Available September 6, 2016 |
For those of you that hadn't seen the Behind the Scenes teaser video clip currently posted on YouTube here it is...
The single is being released through a brand new imprint, CabaRay Entertainment. This imprint/label is named after Ray's upcoming CabaRay complex...set to open in 2017...a massive entertainment complex which is going to consist of recording studios for audio, television, and video productions and a performance venue for live concerts. So it's almost like a Ray Stevens Universe all under one roof.
I'm sure there's also going to be space reserved for a gift shop, too. I live multiple states away from Tennessee so it's unlikely I'd ever be able to visit the place in person but I'd love to go there...and should the place also contain a gift shop I'd no doubt spend some time in there searching for souvenirs exclusive to the venue.
In the time machine we visit 1976...a sort of hectic year for Ray Stevens. This is the year that seen several changes...the first happened to be the change in record labels. After a lengthy and highly successful run on the Barnaby Records label (1970-1976; a label owned by Andy Williams), Ray moved to the much more mainstream Warner Brothers label following the release of the non-charting single, "Mockingbird Hill", officially the fourth single release from his 1975 Misty album (following "Misty", "Indian Love Call", and "Young Love").
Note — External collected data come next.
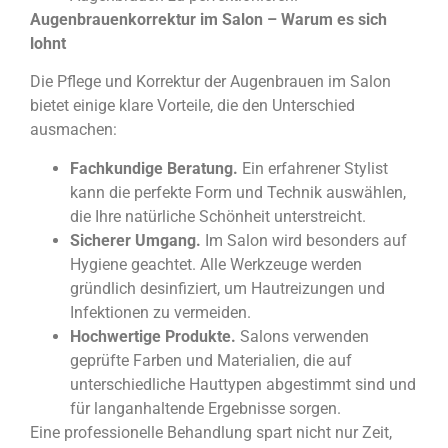
Augenbrauenkorrektur im Salon – Warum es sich
lohnt
Die Pflege und Korrektur der Augenbrauen im Salon
bietet einige klare Vorteile, die den Unterschied
ausmachen:
Fachkundige Beratung
.
Ein erfahrener Stylist
kann die perfekte Form und Technik auswählen,
die Ihre natürliche Schönheit unterstreicht.
Sicherer Umgang
.
Im Salon wird besonders auf
Hygiene geachtet. Alle Werkzeuge werden
gründlich desinfiziert, um Hautreizungen und
Infektionen zu vermeiden.
Hochwertige Produkte
.
Salons verwenden
geprüfte Farben und Materialien, die auf
unterschiedliche Hauttypen abgestimmt sind und
für langanhaltende Ergebnisse sorgen.
Eine professionelle Behandlung spart nicht nur Zeit,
Ray's interpretation of "Mockingbird Hill" is very good and the performance is catchy and memorable once you hear it. My guess is the publicity department at Barnaby Records didn't care to promote the single (given it being Ray's last for the company) and obviously the personnel at Ray's new home, Warner Brothers, weren't about to promote a song on a competing record label...so it more or less didn't have a chance. So why release it in the first place if Barnaby knew going in that Ray was headed for a different label!? Maybe Ray as under contract for one final single release? That's a pretty common occurrence in the music business.
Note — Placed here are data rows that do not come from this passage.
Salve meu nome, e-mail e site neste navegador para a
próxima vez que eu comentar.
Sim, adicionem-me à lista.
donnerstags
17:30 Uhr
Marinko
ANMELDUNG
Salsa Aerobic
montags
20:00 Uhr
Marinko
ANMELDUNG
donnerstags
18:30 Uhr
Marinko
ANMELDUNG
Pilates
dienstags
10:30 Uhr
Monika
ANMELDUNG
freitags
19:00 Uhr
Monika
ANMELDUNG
Issued as a single-only and released under the pseudonym The Henhouse Five Plus Too the novelty single became a hit recording in the blink of an eye. The single spent several weeks on the Hot 100 and the Country music chart early in 1977 (entering the Top-40 of both charts). In the United Kingdom the single was issued under Ray's name instead of it being issued under the chicken group pseudonym. It became a novelty hit in the United Kingdom, too, as well as in Canada. Even though the various chart placements for this hit didn't rate as high as the chart peaks of "You Are So Beautiful" and "Honky Tonk Waltz", this chicken clucking novelty became one of his best-remembered songs recorded during his Warner Brothers stay. A lot of that, obviously, has to do with the sheer bizarre nature of the recording and the fact that it had international impact, as unbelievable as that seems to those that "take their music seriously". In Ray's memoir, Ray Stevens' Nashville, he remarked that the recording has long since become rise and shine music for many low watt, rural AM radio stations.